Software testing has been an important, if not prevalent way of checking software correctness. In this article I will tell how have my doctoral dissertation on testing and verification of imperative software as well as my work experience after the studies led me to typed functional programming, which consequently gave me a different perspective on automatic software testing. Furthermore, I’ll explain why functional programming and static type systems are important for software correctness.
Functional software testing is a way of checking if a program yields an expected output for given inputs. It is an important part of software development. I would argue that before a programmer starts implementing a program, they should ask themselves: “Will I be able to test what I am about to implement? Do I have means of testing the program to make sure it does what it is expected to do?” If the only feasible way to test the program is to run it on one or two inputs manually, then it’s clear that the programmer has failed: their program is not testable in a programmatic way. This means the program is poorly written and that the programmer won’t be able to catch at least some bugs in a programmatic way. It also means no likely properties can be inferred. Of course, much stronger guarantees about software correctness come from a significantly harder goal we should nevertheless strive to: to be able to prove the program correct, i.e., for the programmer to be able to apply a formal system to show that the program has certain properties.
Throughout my doctoral studies and experience after it, I came to realise that software development is a complex process. One important part of it is the challenge of developing a correct program.
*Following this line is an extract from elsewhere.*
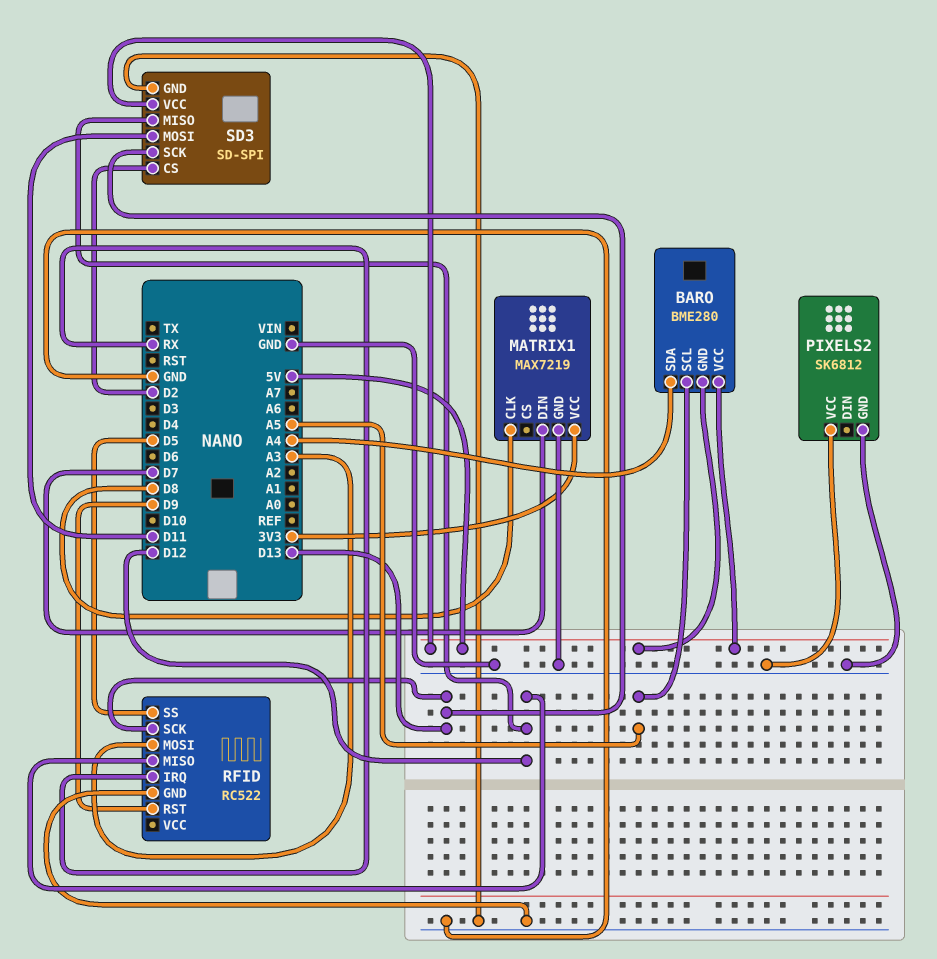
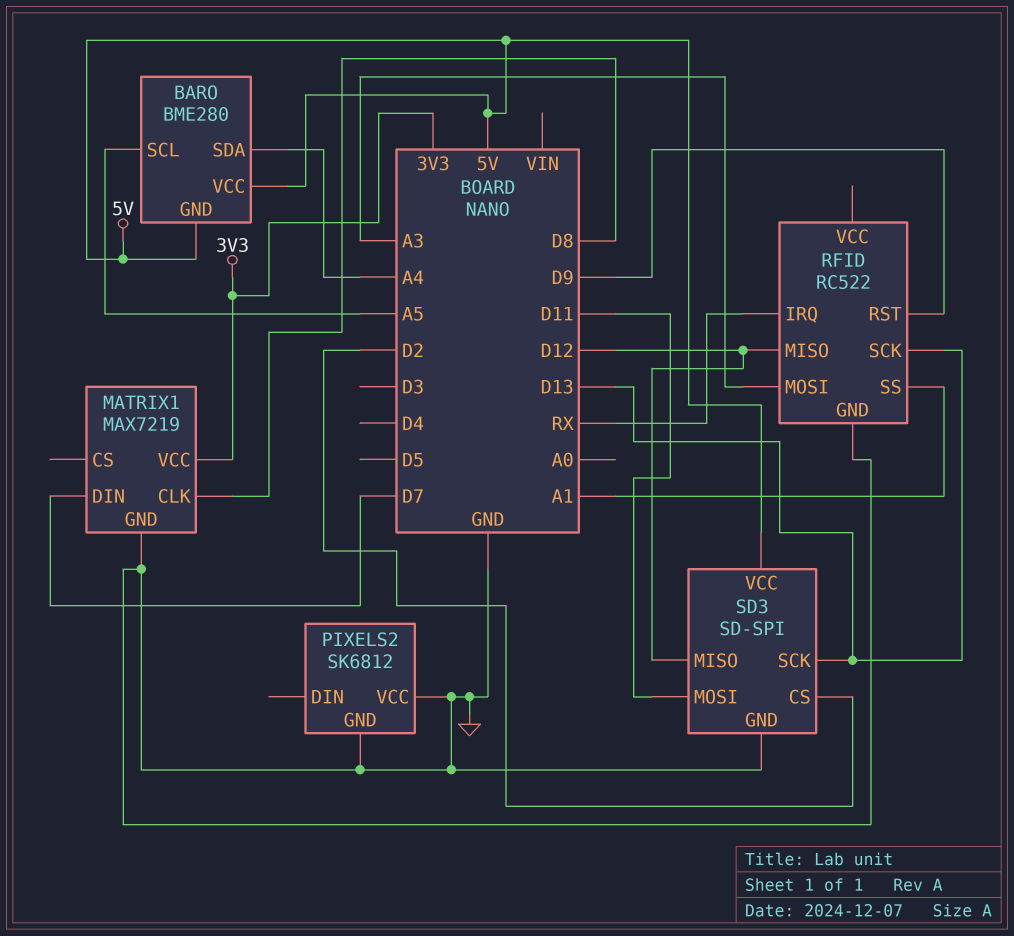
RFID pin SS: D5 -> A1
However, it is very rare that programmers think deeply about their programs and what results they should be computing, oftentimes due to rather unrealistic deadlines they are expected to meet. A question to ask then is: what can be done about a programmer’s limited time to write correct software? While there are multiple plausible answers to this question, I will argue that a very effective solution is to use typed functional programming.
For the studies I was researching techniques for testing and verifying imperative software. I would take an existing program or a library and test or verify it in an automatic way, with various goals such as maximising branch coverage, most of the time without going into what the program is supposed to do. One might wonder what can be tested in such a case and I will explain this later. However, sometimes I had to look at the code and understand it. This turned out to be a frustrating experience. I started to develop a distaste for imperative programming and lacking type systems. At the beginning I was not aware this distaste is due to imperative programming and unsatisfactory type systems! On contrary, I perceived Java and JVM to be amazing tools in a programmer’s toolbox. Instead, I developed this understanding and distaste over time. The imperative software I was looking at was convoluted, complicated, hard to read, and most of all, it embodied leaky abstractions (this experience was attested after the studies when I worked professionally on imperative software). For example, imperative software assumes a state: you can’t call a procedure twice in a row with exactly the same arguments and expect the same output because the procedure depends on and updates the state. Yet I was supposed to develop and implement automatic software testing and verification techniques, pretty much treating the imperative software under test as a black box.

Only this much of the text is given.